— WORK INSTRUCTIONS —
Reproduce the text of every entry below word for word, leaving out the pictures.

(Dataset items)
-- start --
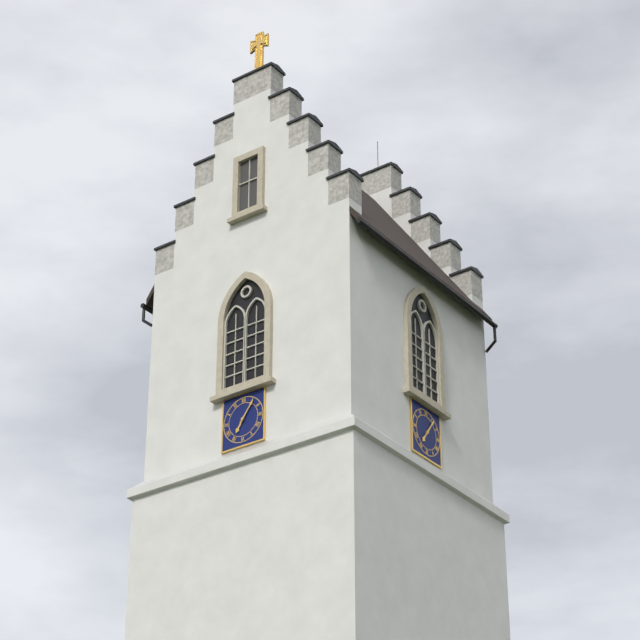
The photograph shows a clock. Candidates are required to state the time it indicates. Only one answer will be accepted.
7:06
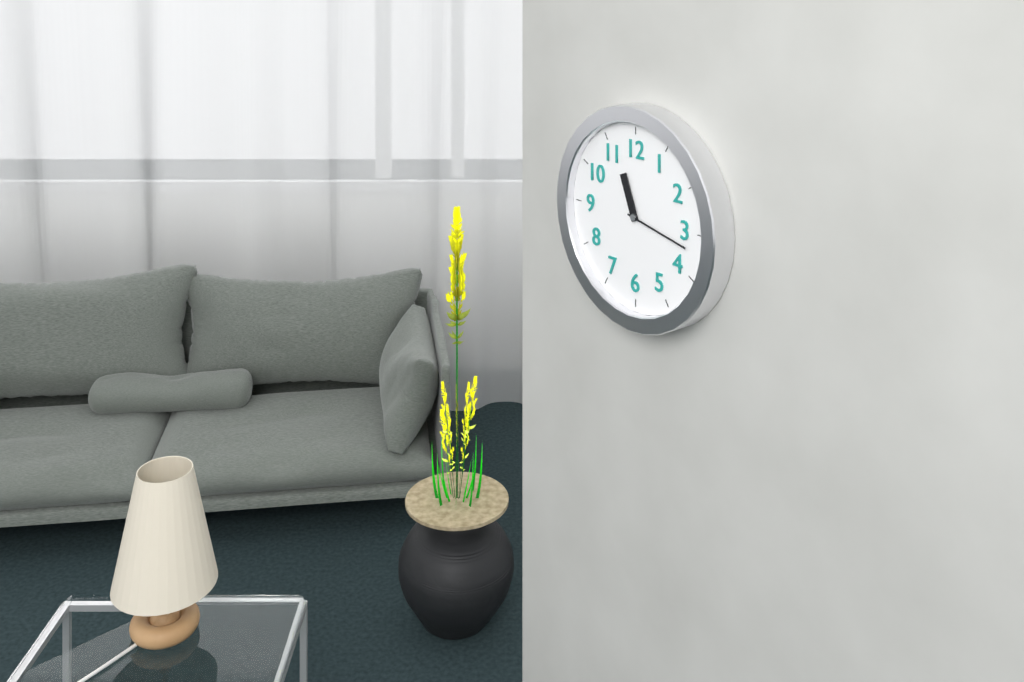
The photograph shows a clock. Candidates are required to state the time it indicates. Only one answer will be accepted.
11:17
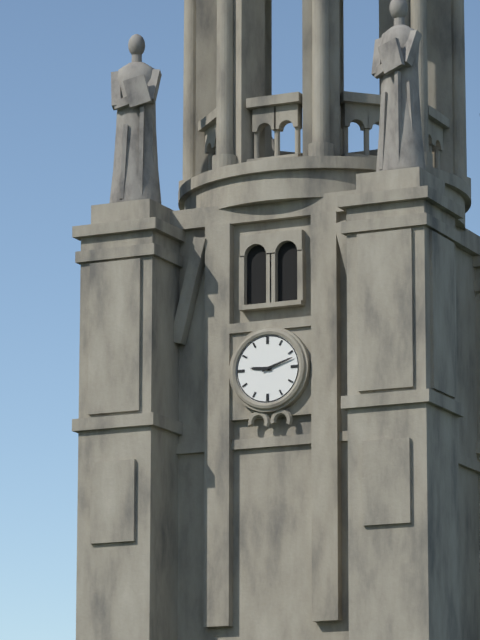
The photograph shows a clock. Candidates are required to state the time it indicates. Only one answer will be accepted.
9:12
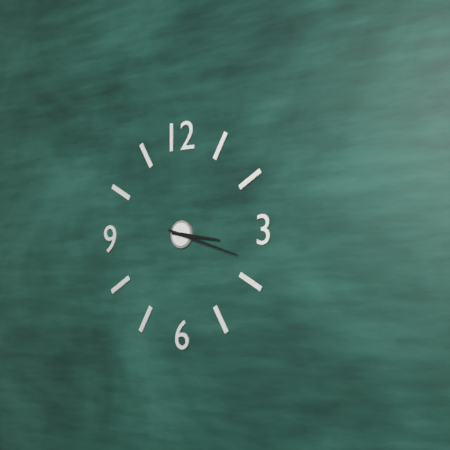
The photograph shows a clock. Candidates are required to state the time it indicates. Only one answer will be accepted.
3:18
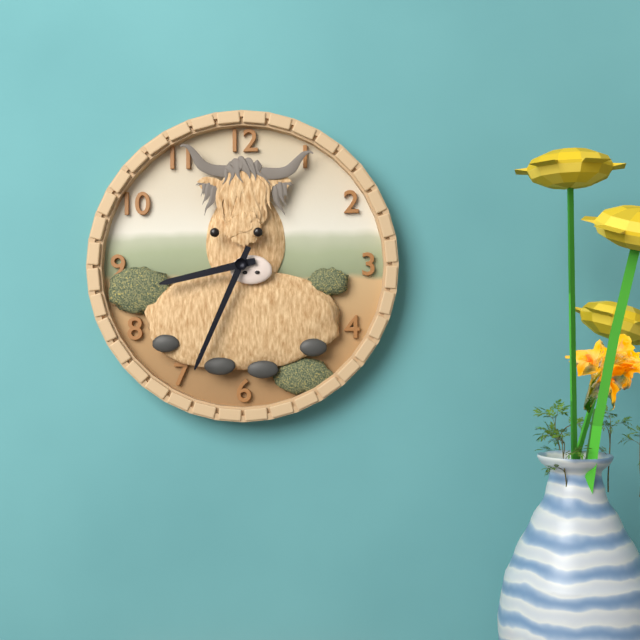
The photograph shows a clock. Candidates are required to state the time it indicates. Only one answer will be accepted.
-- end --
— RESPONSE BELOW —
The photograph shows a clock. Candidates are required to state the time it indicates. Only one answer will be accepted.
7:06
The photograph shows a clock. Candidates are required to state the time it indicates. Only one answer will be accepted.
11:17
The photograph shows a clock. Candidates are required to state the time it indicates. Only one answer will be accepted.
9:12
The photograph shows a clock. Candidates are required to state the time it indicates. Only one answer will be accepted.
3:18
The photograph shows a clock. Candidates are required to state the time it indicates. Only one answer will be accepted.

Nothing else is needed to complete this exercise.